A l’inverse, un contrat de collaboration implique une activité inventive. En conséquence, le contrat est établi sur des objectifs et coûts partagés et devra prévoir, en amont, les droits et devoirs en matière de publication et de propriété industrielle, ainsi que les modalités d’exploitation des résultats. Une Convention industrielle de formation par la recherche (Cifre) sera souvent associée à un contrat de collaboration. L’objectif est de favoriser le développement de la recherche partenariale publique-privée et de placer les doctorants dans des conditions d’emploi. L’entreprise recrute une personne à qui elle confie une mission de recherche stratégique pour son développement socio-économique, et le laboratoire de recherche académique encadre les travaux du salarié-doctorant. Il importe de s’assurer de l’homogénéité des dispositions relatives à la propriété intellectuelle entre le contrat de travail avec l’entreprise et la convention.

Enfin, l’accord de consortium est un groupement momentané réunissant plusieurs partenaires qui mettent en commun leurs compétences complémentaires en vue d’obtenir et d’exécuter ensemble un marché de fournitures de biens ou de services. Réunissant plus de deux parties, l’accord devra, en plus des problématiques relatives au contrat de collaboration, prévoir la gouvernance du projet, la gestion de l’accès au système d’échange électronique, la distribution du financement entre les participants, la diffusion, l’exploitation et l’accès aux résultats et connaissances propres, la résolution des conflits internes potentiels entre les participants et la responsabilité, l’indemnisation et la confidentialité.

Malgré l’objet différent de ces types de contrats, les points de tension et les clauses sur lesquelles il conviendra d’être vigilant sont souvent communs.

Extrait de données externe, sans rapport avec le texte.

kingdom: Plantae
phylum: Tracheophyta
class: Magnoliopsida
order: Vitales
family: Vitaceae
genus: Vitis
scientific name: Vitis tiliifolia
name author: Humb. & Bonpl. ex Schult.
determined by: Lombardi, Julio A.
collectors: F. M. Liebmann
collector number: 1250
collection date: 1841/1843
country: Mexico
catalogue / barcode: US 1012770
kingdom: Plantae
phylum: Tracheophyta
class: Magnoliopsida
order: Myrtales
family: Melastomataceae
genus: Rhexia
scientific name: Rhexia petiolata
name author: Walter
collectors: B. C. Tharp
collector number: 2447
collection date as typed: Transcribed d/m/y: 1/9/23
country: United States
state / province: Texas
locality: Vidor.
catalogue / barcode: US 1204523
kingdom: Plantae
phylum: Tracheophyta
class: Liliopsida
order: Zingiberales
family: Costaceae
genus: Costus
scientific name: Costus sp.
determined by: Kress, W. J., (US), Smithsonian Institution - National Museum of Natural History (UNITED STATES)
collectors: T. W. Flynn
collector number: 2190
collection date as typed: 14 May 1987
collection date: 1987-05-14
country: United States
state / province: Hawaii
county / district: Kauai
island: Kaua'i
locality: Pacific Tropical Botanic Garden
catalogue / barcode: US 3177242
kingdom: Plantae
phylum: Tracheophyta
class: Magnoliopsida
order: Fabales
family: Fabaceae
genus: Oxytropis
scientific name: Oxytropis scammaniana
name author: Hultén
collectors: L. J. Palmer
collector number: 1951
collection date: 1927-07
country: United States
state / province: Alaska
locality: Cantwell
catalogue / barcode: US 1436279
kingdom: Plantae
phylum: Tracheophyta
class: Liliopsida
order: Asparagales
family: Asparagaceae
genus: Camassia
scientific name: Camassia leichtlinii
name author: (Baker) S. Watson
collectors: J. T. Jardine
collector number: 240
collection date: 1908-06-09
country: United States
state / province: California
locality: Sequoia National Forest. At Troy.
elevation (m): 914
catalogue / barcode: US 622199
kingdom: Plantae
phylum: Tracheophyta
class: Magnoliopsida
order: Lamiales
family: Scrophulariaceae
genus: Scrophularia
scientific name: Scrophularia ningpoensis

Les clauses majeures des contrats entre secteur public et secteur privé

Pour l’ensemble des relations contractuelles entre partenaires public et privé, il conviendra notamment d’être attentif sur les clauses suivantes :

• les définitions et l’objet du contrat : il faut définir les connaissances antérieures, communes et propres, ainsi que les résultats pour déterminer leurs conditions de protection et d’exploitation ;

• la gouvernance du projet : il paraît important de vérifier que les cocontractants ont bien la capacité et le pouvoir d’engager l’établissement. A titre d’exemple, lorsqu’il intervient pour le compte d’universités, le CNRS devra justifier de pouvoir signer au nom et pour le compte de celles-ci. Il peut également y avoir des comités de pilotage et de suivi du projet ; il convient alors d’envisager les rôles, les modalités de prise de décision (à l’unanimité, à la majorité qualifiée) ainsi que celles d’entrée et de sortie de partenaires ;

• préciser s’il s’agit d’une obligation de résultat (contrat de prestations) ou de moyens (collaboration et consortium) ;

• les conditions et modalités de publication et de recherche ;

• la confidentialité du projet ;

• et enfin, les clauses classiques relatives aux garanties, à la respon- sabilité et à la fin du contrat.

L’un des points de vigilance et de négociation prépondérants est celui de la propriété intellectuelle des résultats. Il convient de prévoir en amont la question de la propriété des résultats, la répartition de celle-ci en cas de copropriété, les modalités d’exploitation et les redevances associées.

Par ailleurs, les PPP pouvant s’étendre dans la durée, il est primordial de prévoir les clauses destinées à permettre leur évolution dans le temps.

La rédaction des contrats entre un partenaire public et un partenaire privé s’avère donc complexe, dans la mesure où il convient d’anticiper et de contractualiser de nombreux points en amont de l’exploitation. La difficulté majeure réside également dans l’équilibre des droits et obligations de chaque partie et d’intérêts souvent opposés. Les points les plus délicats concernent la protection des résultats et le partage des droits de propriété intellectuelle entre les parties.